• **Problem to work on**: Rewrite the lines of the data that begin with the line containing "d'Acqua): da isolati a integrati" and end with the line containing "Bach per accettare i pensieri negativi", substituting "Genziana" for "Genzianella" and leaving everything else as it is.

• **Information shown**:
Content starts

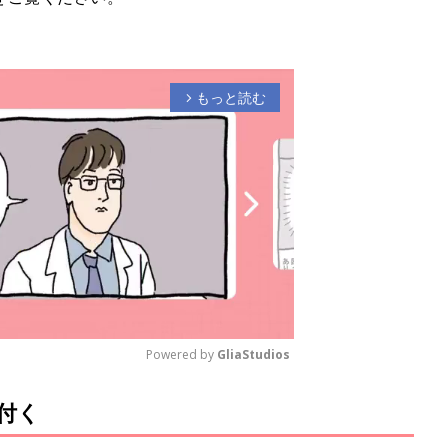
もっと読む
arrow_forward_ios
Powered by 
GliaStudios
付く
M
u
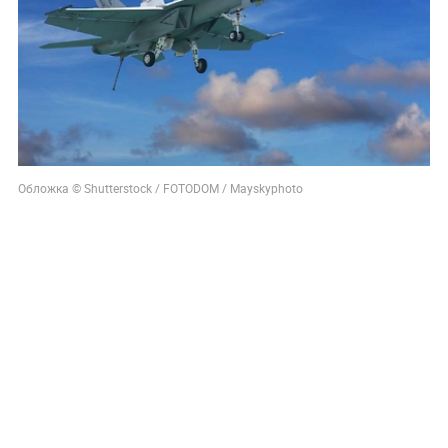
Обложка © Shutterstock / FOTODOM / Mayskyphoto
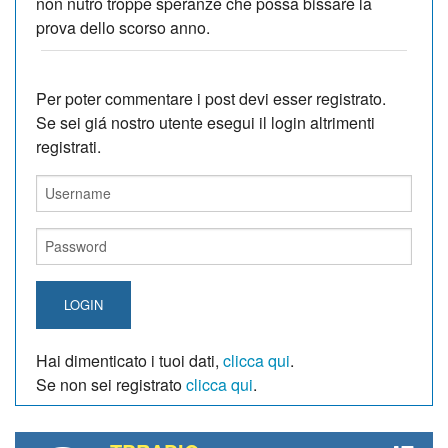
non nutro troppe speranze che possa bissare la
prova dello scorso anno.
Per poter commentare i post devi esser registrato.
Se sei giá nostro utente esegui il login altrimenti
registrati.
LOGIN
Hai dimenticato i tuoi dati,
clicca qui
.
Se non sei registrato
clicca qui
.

Content ends
Content starts

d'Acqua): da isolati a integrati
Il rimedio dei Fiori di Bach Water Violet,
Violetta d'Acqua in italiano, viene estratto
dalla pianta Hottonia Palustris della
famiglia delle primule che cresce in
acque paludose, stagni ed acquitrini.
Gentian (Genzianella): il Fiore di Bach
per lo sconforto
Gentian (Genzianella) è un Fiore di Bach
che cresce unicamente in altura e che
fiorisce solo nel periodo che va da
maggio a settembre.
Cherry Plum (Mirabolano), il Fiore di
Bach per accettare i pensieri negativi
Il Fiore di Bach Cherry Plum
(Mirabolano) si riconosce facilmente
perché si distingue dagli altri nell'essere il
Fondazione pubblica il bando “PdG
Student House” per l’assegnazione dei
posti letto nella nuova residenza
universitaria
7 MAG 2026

Content ends

• **Your response**:
d'Acqua): da isolati a integrati
Il rimedio dei Fiori di Bach Water Violet,
Violetta d'Acqua in italiano, viene estratto
dalla pianta Hottonia Palustris della
famiglia delle primule che cresce in
acque paludose, stagni ed acquitrini.
Gentian (Genziana): il Fiore di Bach
per lo sconforto
Gentian (Genziana) è un Fiore di Bach
che cresce unicamente in altura e che
fiorisce solo nel periodo che va da
maggio a settembre.
Cherry Plum (Mirabolano), il Fiore di
Bach per accettare i pensieri negativi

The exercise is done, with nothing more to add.